[Saved data entries]
== Segment start ==

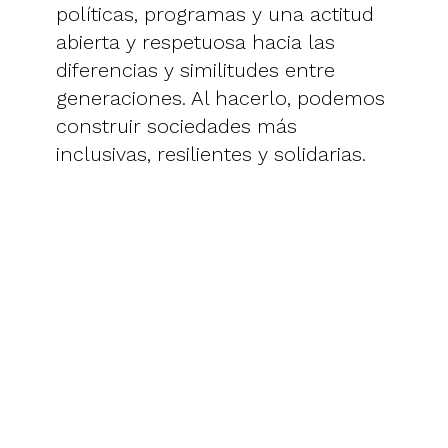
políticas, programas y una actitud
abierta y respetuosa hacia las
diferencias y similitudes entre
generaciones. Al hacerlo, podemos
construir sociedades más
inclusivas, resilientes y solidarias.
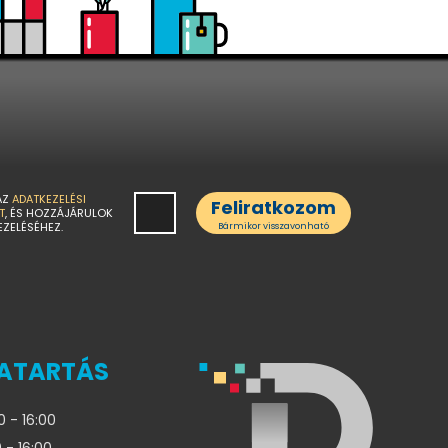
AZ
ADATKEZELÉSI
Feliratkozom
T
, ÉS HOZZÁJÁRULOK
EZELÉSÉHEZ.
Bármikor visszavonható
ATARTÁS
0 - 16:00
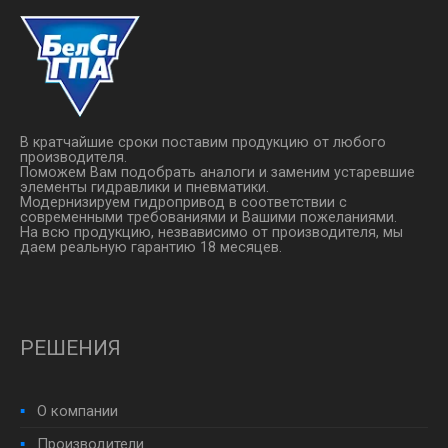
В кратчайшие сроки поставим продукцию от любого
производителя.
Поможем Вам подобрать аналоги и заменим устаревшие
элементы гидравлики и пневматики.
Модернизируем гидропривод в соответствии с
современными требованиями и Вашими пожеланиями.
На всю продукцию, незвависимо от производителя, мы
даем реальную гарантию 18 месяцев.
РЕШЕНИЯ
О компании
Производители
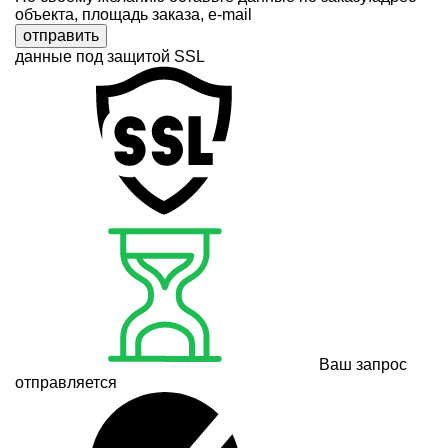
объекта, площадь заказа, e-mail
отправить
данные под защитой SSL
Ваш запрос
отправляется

== Segment end ==

YOUR ASSIGNMENT
Number every line of text in the saved data entries as a single list, skipping blank lines and leaving out the pictures.

RESPONSE BELOW
1. políticas, programas y una actitud
2. abierta y respetuosa hacia las
3. diferencias y similitudes entre
4. generaciones. Al hacerlo, podemos
5. construir sociedades más
6. inclusivas, resilientes y solidarias.
7. AZ
8. ADATKEZELÉSI
9. Feliratkozom
10. T
11. , ÉS HOZZÁJÁRULOK
12. EZELÉSÉHEZ.
13. Bármikor visszavonható
14. ATARTÁS
15. 0 - 16:00
16. В кратчайшие сроки поставим продукцию от любого
17. производителя.
18. Поможем Вам подобрать аналоги и заменим устаревшие
19. элементы гидравлики и пневматики.
20. Модернизируем гидропривод в соответствии с
21. современными требованиями и Вашими пожеланиями.
22. На всю продукцию, незвависимо от производителя, мы
23. даем реальную гарантию 18 месяцев.
24. РЕШЕНИЯ
25. О компании
26. Производители
27. объекта, площадь заказа, e-mail
28. отправить
29. данные под защитой SSL
30. Ваш запрос
31. отправляется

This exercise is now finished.